Electrons in a beam incident on a crystal at an angle of 30ͦ have kinetic energies ranging from zero
to a maximum of 5500 eV. The crystal has a grating space d=0.5 Aͦ, and the reflected electrons are
passed through a slit .Find the velocities of the electrons passing through the slit. How many are these
velocities?
To find the velocities of the electrons passing through the slit, we need to use the relationship between kinetic energy and velocity. The kinetic energy of an electron can be calculated using the equation:
K.E. = (1/2) * m * v^2,
where K.E. is the kinetic energy, m is the mass of the electron, and v is the velocity of the electron.

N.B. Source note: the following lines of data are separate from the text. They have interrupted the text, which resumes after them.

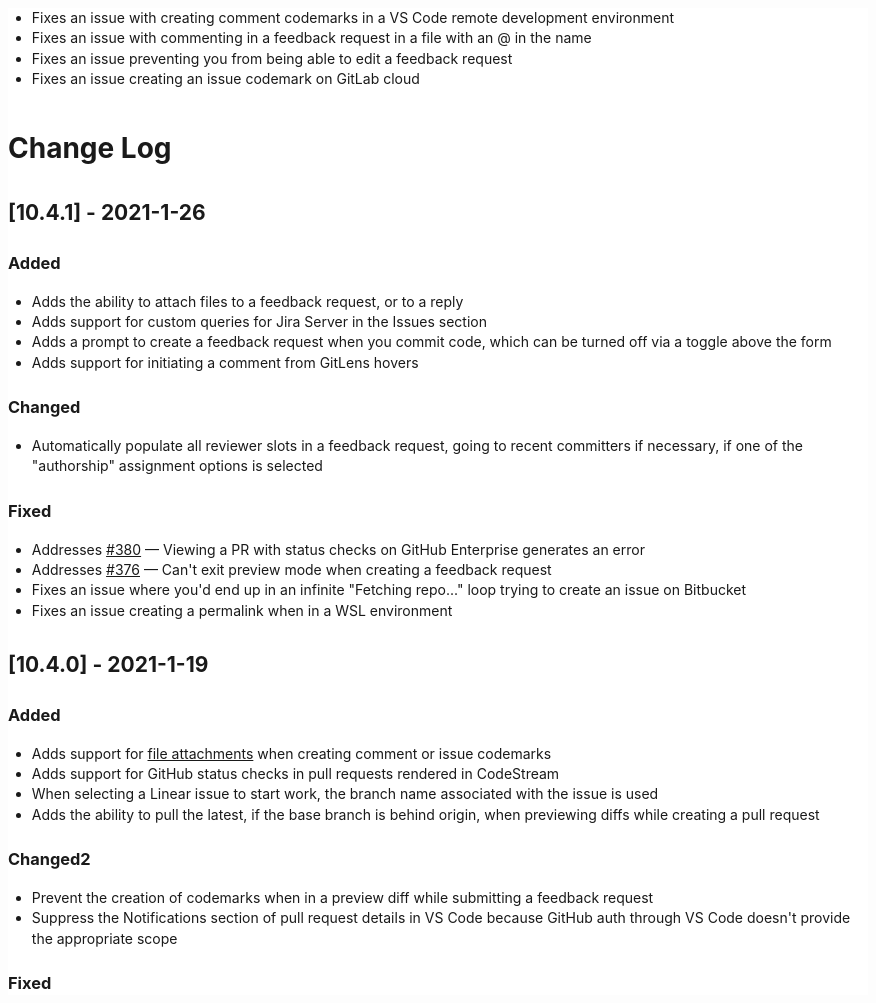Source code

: - Fixes an issue with creating comment codemarks in a VS Code remote development environment
- Fixes an issue with commenting in a feedback request in a file with an @ in the name
- Fixes an issue preventing you from being able to edit a feedback request
- Fixes an issue creating an issue codemark on GitLab cloud

# Change Log

## [10.4.1] - 2021-1-26

### Added

- Adds the ability to attach files to a feedback request, or to a reply
- Adds support for custom queries for Jira Server in the Issues section
- Adds a prompt to create a feedback request when you commit code, which can be turned off via a toggle above the form
- Adds support for initiating a comment from GitLens hovers

### Changed

- Automatically populate all reviewer slots in a feedback request, going to recent committers if necessary, if one of the "authorship" assignment options is selected

### Fixed

- Addresses [#380](https://github.com/TeamCodeStream/CodeStream/issues/380) &mdash; Viewing a PR with status checks on GitHub Enterprise generates an error
- Addresses [#376](https://github.com/TeamCodeStream/CodeStream/issues/376) &mdash; Can't exit preview mode when creating a feedback request
- Fixes an issue where you'd end up in an infinite "Fetching repo..." loop trying to create an issue on Bitbucket
- Fixes an issue creating a permalink when in a WSL environment

## [10.4.0] - 2021-1-19

### Added

- Adds support for [file attachments](https://www.codestream.com/blog/codestream-10-4-file-attachments-github-status-checks) when creating comment or issue codemarks
- Adds support for GitHub status checks in pull requests rendered in CodeStream
- When selecting a Linear issue to start work, the branch name associated with the issue is used
- Adds the ability to pull the latest, if the base branch is behind origin, when previewing diffs while creating a pull request

### Changed2

- Prevent the creation of codemarks when in a preview diff while submitting a feedback request
- Suppress the Notifications section of pull request details in VS Code because GitHub auth through VS Code doesn't provide the appropriate scope

### Fixed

In this case, we are given the maximum kinetic energy of the electrons, which is 5500 eV. We also know that the electrons are incident on the crystal at an angle of 30 degrees. This implies that the kinetic energy of the electrons will vary from zero to the maximum value.
We can use the maximum kinetic energy to find the maximum velocity of the electrons. Rearranging the equation above, we get:
v^2 = (2 * K.E.) / m.
Substituting the values into the equation, we have:
v^2 = (2 * 5500 eV) / m.
Since m is the mass of the electron, we can use the mass-energy equivalence, E = mc^2, to convert the electron mass into energy. The rest mass of an electron is approximately 0.511 MeV/c^2. Therefore, we can write:
m = (0.511 MeV/c^2) / (c^2),
m = 0.511 MeV / c^2.
Now we can substitute the values of m and K.E. into the equation for v^2:
v^2 = (2 * 5500 eV) / (0.511 MeV / c^2).
To simplify the units, we can convert eV to MeV by dividing by 1 million:
v^2 = (2 * 5500) / (0.511).
Simplifying further, we get:
v^2 ≈ 21575.449.
Taking the square root of both sides gives us the maximum velocity:
v ≈ √(21575.449).
Therefore, the maximum velocity of the electrons passing through the slit is approximately √(21575.449) m/s.
To determine how many electrons have this velocity, we need more information about the incident electron beam. Specifically, we would need to know the number of electrons per unit area or per second in the beam. Without that information, we cannot determine the exact number of electrons with a specific velocity.